七人の武器屋 レジェンド・オブ・ビギナーズ!


 今ラノべ界隈で、ファンタジー+経済、というと「狼と香辛料」のことだろう。だが、支倉凍砂さんのデビュー作「狼と香辛料」が世に出る数カ月前、嗚呼これが共時性というものだろうか、同じテーマを扱った作品が、やはり新人のデビュー作として書かれていたのである。
 それがこの「七人の武器屋」だ。
 内容は、七人の少年少女がひょんなことから武器屋をやることになっててんやわんや、というもの。ま、これだけ書けば分かるだろうが、経済的なリアリティという意味では、「狼と香辛料」の足下にも及ばない。彼ら七人の素人集団など、生き馬の目を抜く世界で生きる行商人ロレンスの手にかかれば、あっという間に身ぐるみ剥がれてしまう事だろう。

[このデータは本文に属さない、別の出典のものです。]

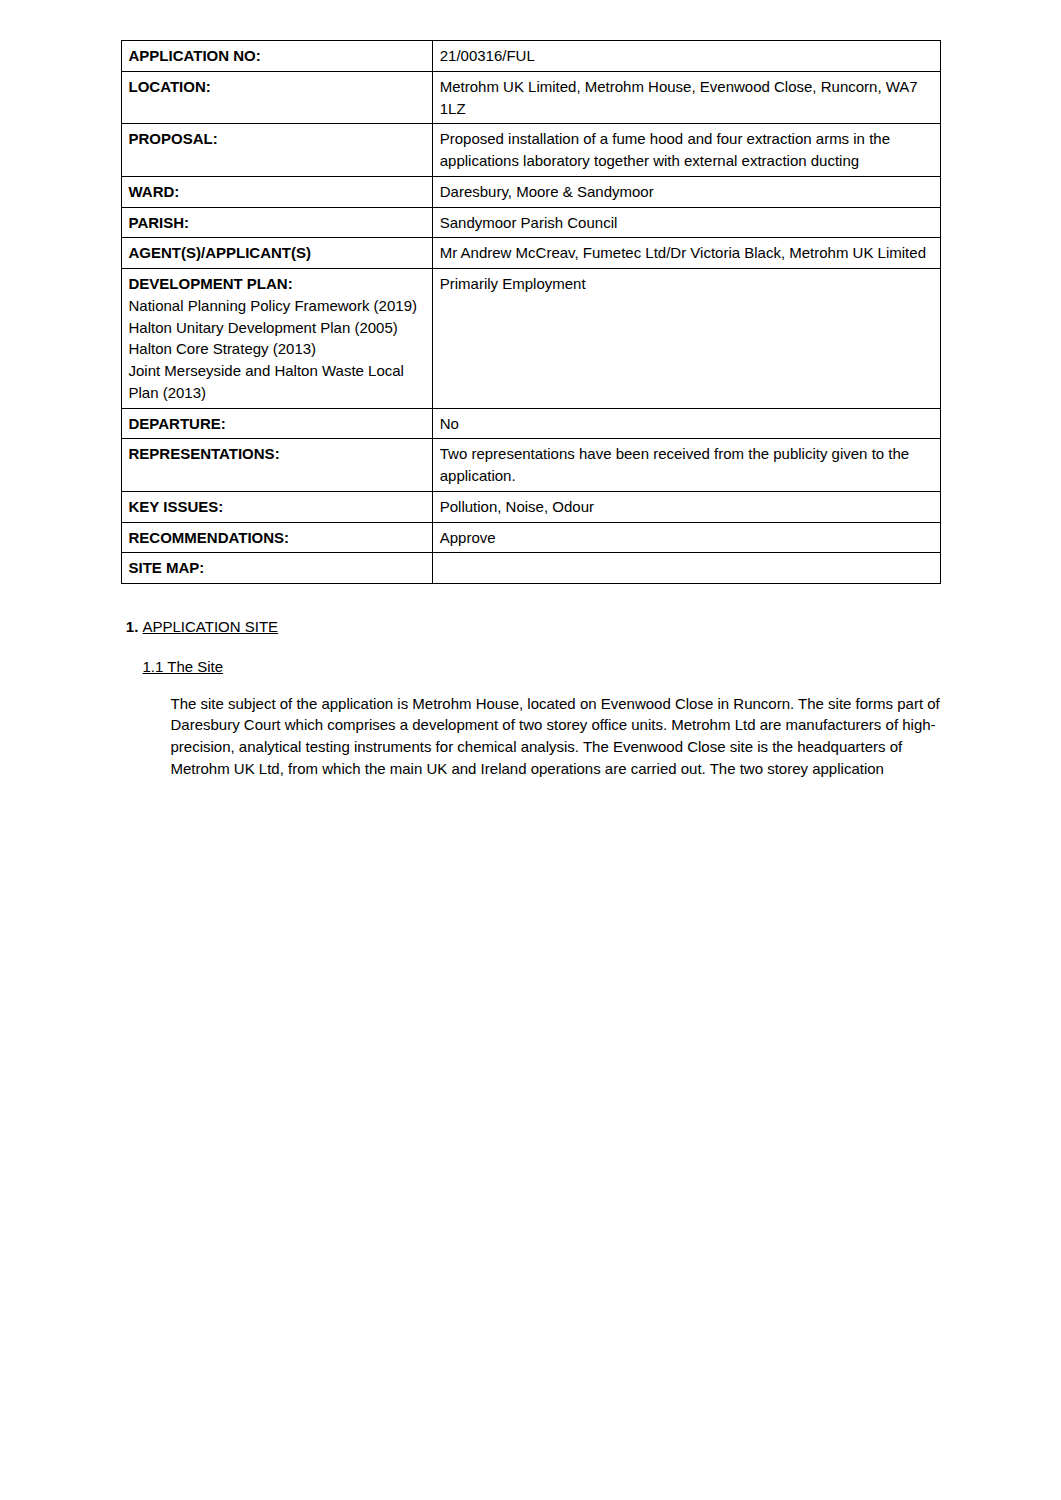| APPLICATION NO: | 21/00316/FUL |
| LOCATION: | Metrohm UK Limited, Metrohm House, Evenwood Close, Runcorn, WA7 1LZ |
| PROPOSAL: | Proposed installation of a fume hood and four extraction arms in the applications laboratory together with external extraction ducting |
| WARD: | Daresbury, Moore & Sandymoor |
| PARISH: | Sandymoor Parish Council |
| AGENT(S)/APPLICANT(S) | Mr Andrew McCreav, Fumetec Ltd/Dr Victoria Black, Metrohm UK Limited |
| DEVELOPMENT PLAN: National Planning Policy Framework (2019) Halton Unitary Development Plan (2005) Halton Core Strategy (2013) Joint Merseyside and Halton Waste Local Plan (2013) | Primarily Employment |
| DEPARTURE: | No |
| REPRESENTATIONS: | Two representations have been received from the publicity given to the application. |
| KEY ISSUES: | Pollution, Noise, Odour |
| RECOMMENDATIONS: | Approve |
| SITE MAP: | |
APPLICATION SITE
1.1 The Site
The site subject of the application is Metrohm House, located on Evenwood Close in Runcorn. The site forms part of Daresbury Court which comprises a development of two storey office units. Metrohm Ltd are manufacturers of high-precision, analytical testing instruments for chemical analysis. The Evenwood Close site is the headquarters of Metrohm UK Ltd, from which the main UK and Ireland operations are carried out. The two storey application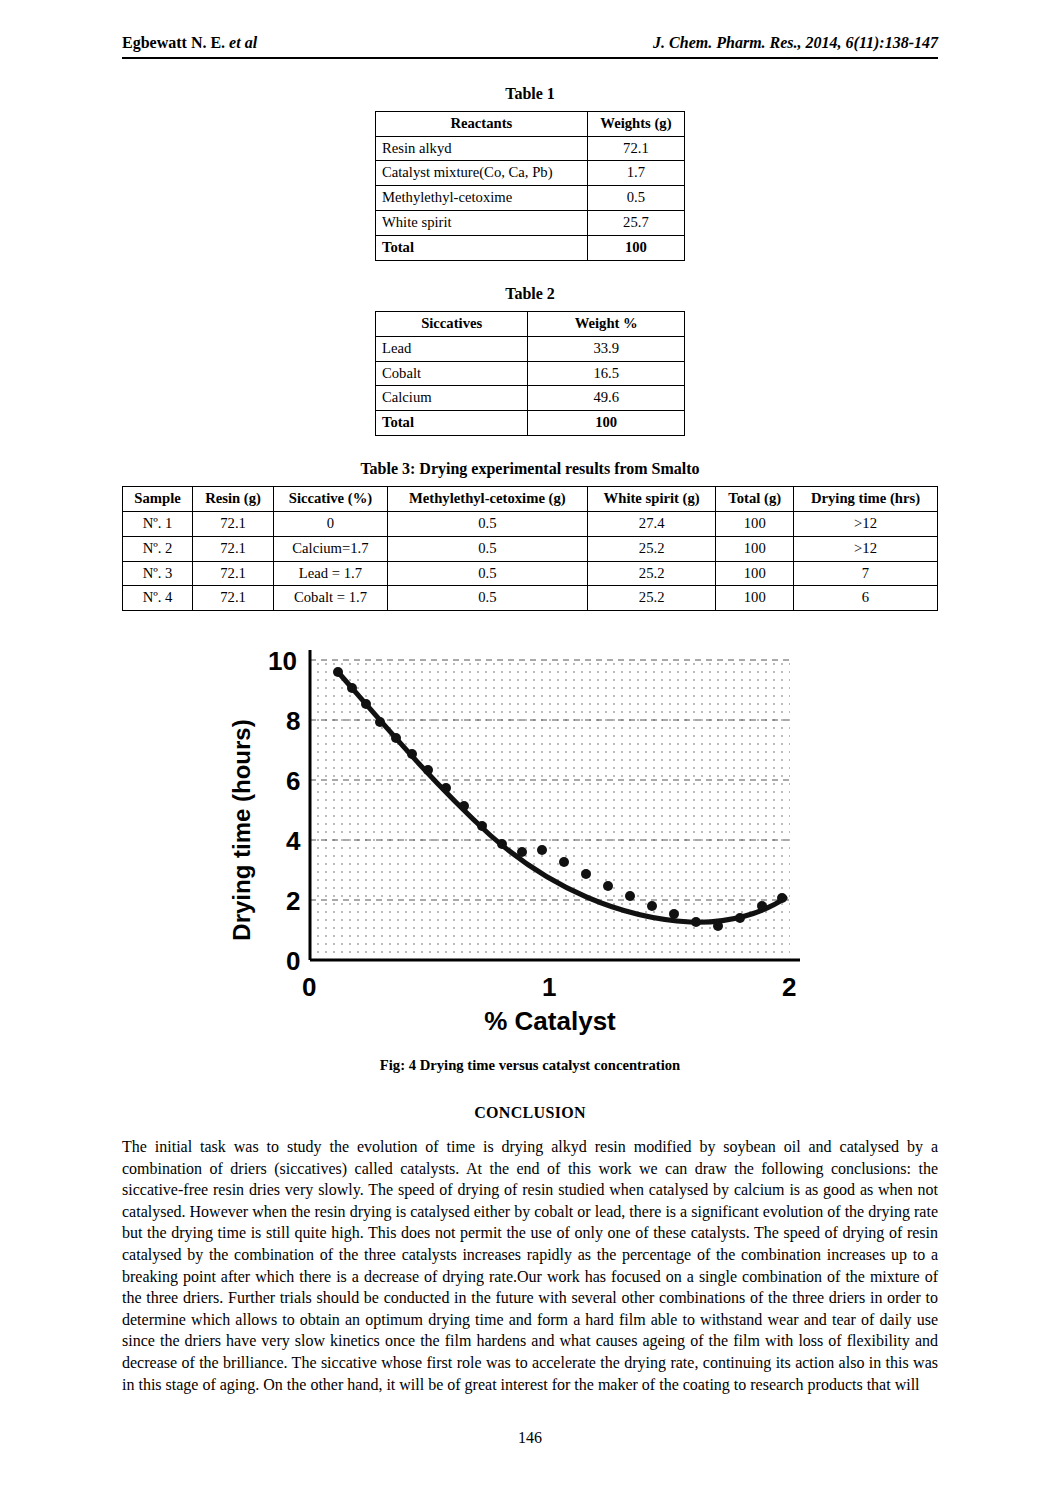Egbewatt N. E. et al
J. Chem. Pharm. Res., 2014, 6(11):138-147
Table 1
| Reactants | Weights (g) |
| --- | --- |
| Resin alkyd | 72.1 |
| Catalyst mixture(Co, Ca, Pb) | 1.7 |
| Methylethyl-cetoxime | 0.5 |
| White spirit | 25.7 |
| Total | 100 |
Table 2
| Siccatives | Weight % |
| --- | --- |
| Lead | 33.9 |
| Cobalt | 16.5 |
| Calcium | 49.6 |
| Total | 100 |
Table 3: Drying experimental results from Smalto
| Sample | Resin (g) | Siccative (%) | Methylethyl-cetoxime (g) | White spirit (g) | Total (g) | Drying time (hrs) |
| --- | --- | --- | --- | --- | --- | --- |
| Nº. 1 | 72.1 | 0 | 0.5 | 27.4 | 100 | >12 |
| Nº. 2 | 72.1 | Calcium=1.7 | 0.5 | 25.2 | 100 | >12 |
| Nº. 3 | 72.1 | Lead = 1.7 | 0.5 | 25.2 | 100 | 7 |
| Nº. 4 | 72.1 | Cobalt = 1.7 | 0.5 | 25.2 | 100 | 6 |
10 8 6 4 2 0 0 1 2 Drying time (hours) % Catalyst
Fig: 4 Drying time versus catalyst concentration
CONCLUSION
The initial task was to study the evolution of time is drying alkyd resin modified by soybean oil and catalysed by a combination of driers (siccatives) called catalysts. At the end of this work we can draw the following conclusions: the siccative-free resin dries very slowly. The speed of drying of resin studied when catalysed by calcium is as good as when not catalysed. However when the resin drying is catalysed either by cobalt or lead, there is a significant evolution of the drying rate but the drying time is still quite high. This does not permit the use of only one of these catalysts. The speed of drying of resin catalysed by the combination of the three catalysts increases rapidly as the percentage of the combination increases up to a breaking point after which there is a decrease of drying rate.Our work has focused on a single combination of the mixture of the three driers. Further trials should be conducted in the future with several other combinations of the three driers in order to determine which allows to obtain an optimum drying time and form a hard film able to withstand wear and tear of daily use since the driers have very slow kinetics once the film hardens and what causes ageing of the film with loss of flexibility and decrease of the brilliance. The siccative whose first role was to accelerate the drying rate, continuing its action also in this was in this stage of aging. On the other hand, it will be of great interest for the maker of the coating to research products that will
146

 でも、リアリティなんて刺身のツマみたいなもんだ、というのはラノべ読みなら当然知っているハズ。この点で「狼と香辛料」の方が優れている、なんて言うのは愚の骨頂だ*1
 事実「七人の武器屋」には「狼と香辛料」には無い魅力が色々ある。例えばそれはわいわいがやがやの修学旅行的なノリだったり、べったべたな展開だったりする。
 ま、何が言いたいかと言うと、同じようなテーマでも、切り口次第で随分作品は変わるんだなあ、と。そんな風に思ったんで、いつもと違う感想を書いてみた。というか、これ、感想なのか?